1. Subclinical hyperthyroidism was found to be associated with an increased risk of hip and any fractures in this meta-analysis, but was not associated with spine or nonspine fractures.
2. Subclinical hypothyroidism was not associated with hip, any, spine, or nonspine fracture risk in this meta-analysis.
Evidence Rating Level: 1 (Excellent)
Study Rundown: There is an established association between hyperthyroidism and the risk of osteoporosis and fractures. However, the relationship between subclinical thyroid dysfunction, defined as an abnormal thyroid stimulating hormone (TSH) with a normal free thyroxine (FT4), and fracture risk is less well understood. This study pooled data from 13 prospective studies (70 298 participants) to determine whether subclinical thyroid dysfunction was associated with hip fractures, any fractures, spine fractures, and nonspine fractures. Subclinical hyperthyroidism was found to be associated with hip fracture and overall fracture risk, but not spine or nonspine fracture risk. Subclinical hypothyroidism was not associated with fracture risk in this study.

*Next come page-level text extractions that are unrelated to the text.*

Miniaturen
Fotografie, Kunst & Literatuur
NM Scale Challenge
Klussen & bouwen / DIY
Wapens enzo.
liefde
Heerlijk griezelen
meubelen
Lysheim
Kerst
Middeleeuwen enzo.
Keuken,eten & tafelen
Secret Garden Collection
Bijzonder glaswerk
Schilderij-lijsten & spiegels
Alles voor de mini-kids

Strengths of this study include the large sample size, thorough analysis of data from each included study, and the use of individual-level data. The participants in this study were predominantly Caucasian females, which may limit the generalizability of the findings. Another weakness of the study is the fact that all participants’ thyroid status was determined at the outset of the included studies and changes would not have been known. Further studies should be performed to understand the clinical implications of the association between subclinical hyperthyroidism and fracture risk and the potential benefits of treating individuals with subclinical hyperthyroidism.

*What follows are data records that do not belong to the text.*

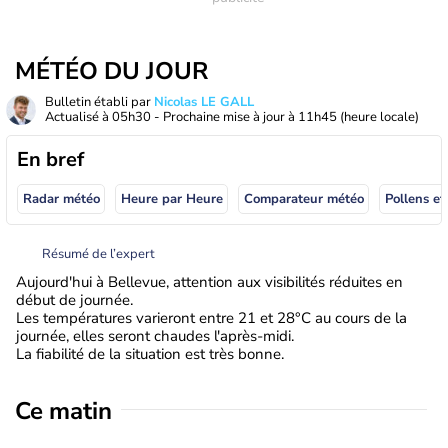
MÉTÉO DU JOUR
Bulletin établi par
Nicolas LE GALL
Actualisé à
05h30
- Prochaine mise à jour à
11h45
(heure locale)
En bref
Radar météo
Heure par Heure
Comparateur météo
Pollens et
Résumé de l’expert
Aujourd'hui à Bellevue, attention aux visibilités réduites en
début de journée.
Les températures varieront entre 21 et 28°C au cours de la
journée, elles seront chaudes l'après-midi.
La fiabilité de la situation est très bonne.
Ce matin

In-Depth [meta-analysis]: This study combined data from 13 prospective studies to perform a meta-analysis to assess the relationship between subclinical thyroid dysfunction and fracture risk in 70 298 participants. Thyroid levels were stratified as euthyroid (TSH 0.45-4.49 mIU/L), subclinical hyperthyroidism (TSH <0.45 with normal FT4 levels), and subclinical hypothyroidism (TSH 4.50-19.99 mIU/L, with normal FT4). The occurance of hip fracture was the primary outcome, while fractures of any location, spine, and nonspine were the secondary outcomes. Subclinical hyperthyroidism was found to be associated with hip fracture risk (HR 1.36, 95%CI 1.13-1.64) and any fracture risk (HR 1.28, 95%CI 1.06-1.53), but not nonspine fractures (HR 1.16, 95%CI 0.95-1.41) or spine fractures (HR 1.52, 95%CI 0.93-2.45). The risk of hip, any, and spine fracture was higher among participants with lower TSH levels. There was no association between subclinical hypothyroidism and fracture risk in this study.